Page excerpt:
★ ★ ★ ★ ★
The British-led Nekton scientific mission on Thursday completed a seven-week expedition in the Indian Ocean aimed at documenting changes beneath the waves that could affect billions of people in the surrounding region over the coming decades.

Little is known about the watery world below depths of 30 meters (yards), the limit to which a normal scuba diver can go. Operating down to 450 meters with manned submersibles and underwater drones off the island nation of the Seychelles, the scientists were the first to explore areas of great diversity where sunlight weakens and the deep ocean begins.

The oceans' role in regulating climate and the threats they face from global warming are underestimated by many. Scientific missions are crucial in taking stock of underwater ecosystems' health.

Principal scientist Lucy Woodall called the mission "massively successful," saying that members believe they have found evidence near several coral islands of a so-called rariphotic zone, or "twilight zone," located between 130 and 300 meters deep.

"The rariphotic zone has been shown in a number of papers in the Atlantic and Caribbean but has never previously been shown in the Indian Ocean," Woodall said, adding that months of analysis will be needed to confirm the discovery.

In this twilight zone that sunlight barely reaches, photosynthesis is no longer possible and species that cannot move toward the ocean's surface rely on particles falling from above for sustenance.
★ ★ ★ ★ ★
Brief 1: In the excerpt on the Nekton expedition, at what depth range is the rariphotic zone located?
Brief 2: Reproduce the entries below word for word, starting at the line that contains "city: Boutersem" and ending at the final line of the entries. Leave out the pictures.

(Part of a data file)
★ ★ ★ ★ ★
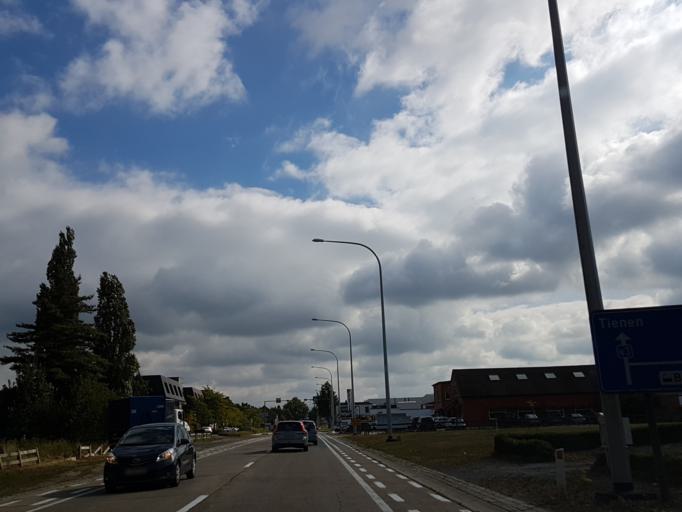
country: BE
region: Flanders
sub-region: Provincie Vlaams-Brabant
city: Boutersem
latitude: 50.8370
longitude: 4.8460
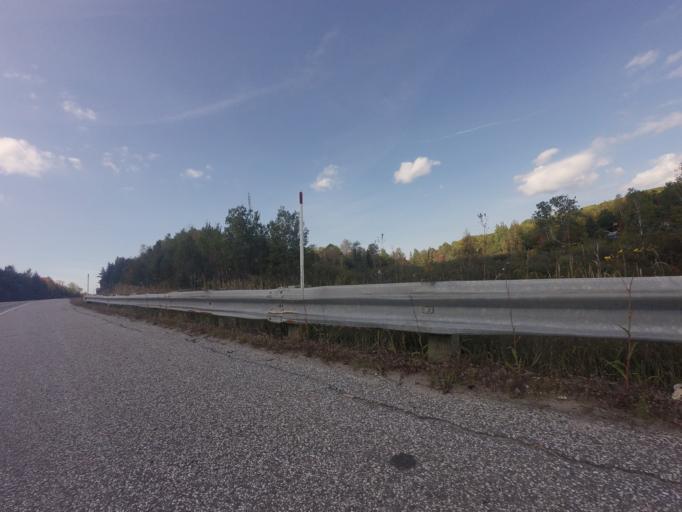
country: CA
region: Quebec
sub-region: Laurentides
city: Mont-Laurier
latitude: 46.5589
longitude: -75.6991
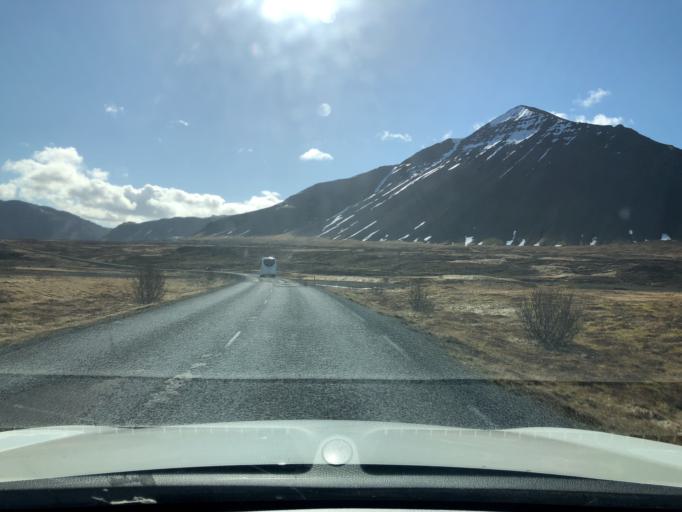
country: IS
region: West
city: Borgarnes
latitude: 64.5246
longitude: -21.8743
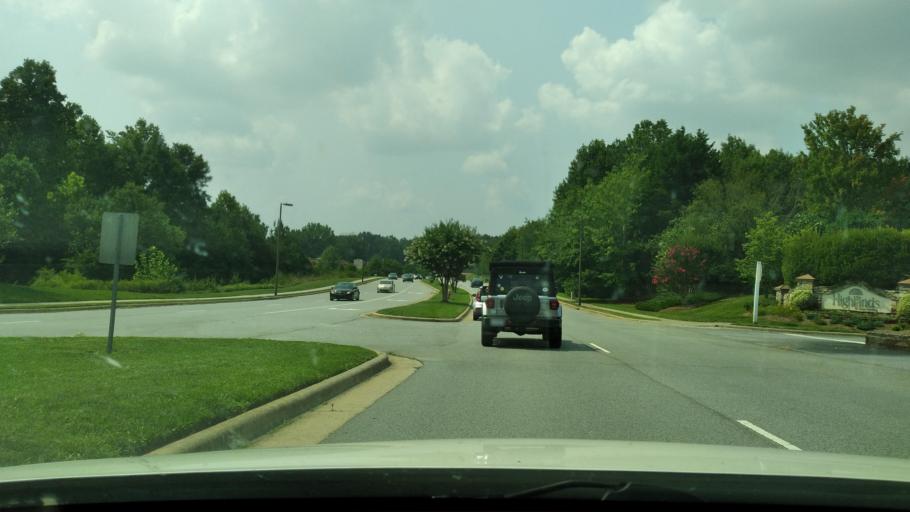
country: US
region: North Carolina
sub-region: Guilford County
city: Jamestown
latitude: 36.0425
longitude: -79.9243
★ ★ ★ ★ ★
Solution 1: Between 130 and 300 meters deep.

Solution 2:
city: Boutersem
latitude: 50.8370
longitude: 4.8460
country: CA
region: Quebec
sub-region: Laurentides
city: Mont-Laurier
latitude: 46.5589
longitude: -75.6991
country: IS
region: West
city: Borgarnes
latitude: 64.5246
longitude: -21.8743
country: US
region: North Carolina
sub-region: Guilford County
city: Jamestown
latitude: 36.0425
longitude: -79.9243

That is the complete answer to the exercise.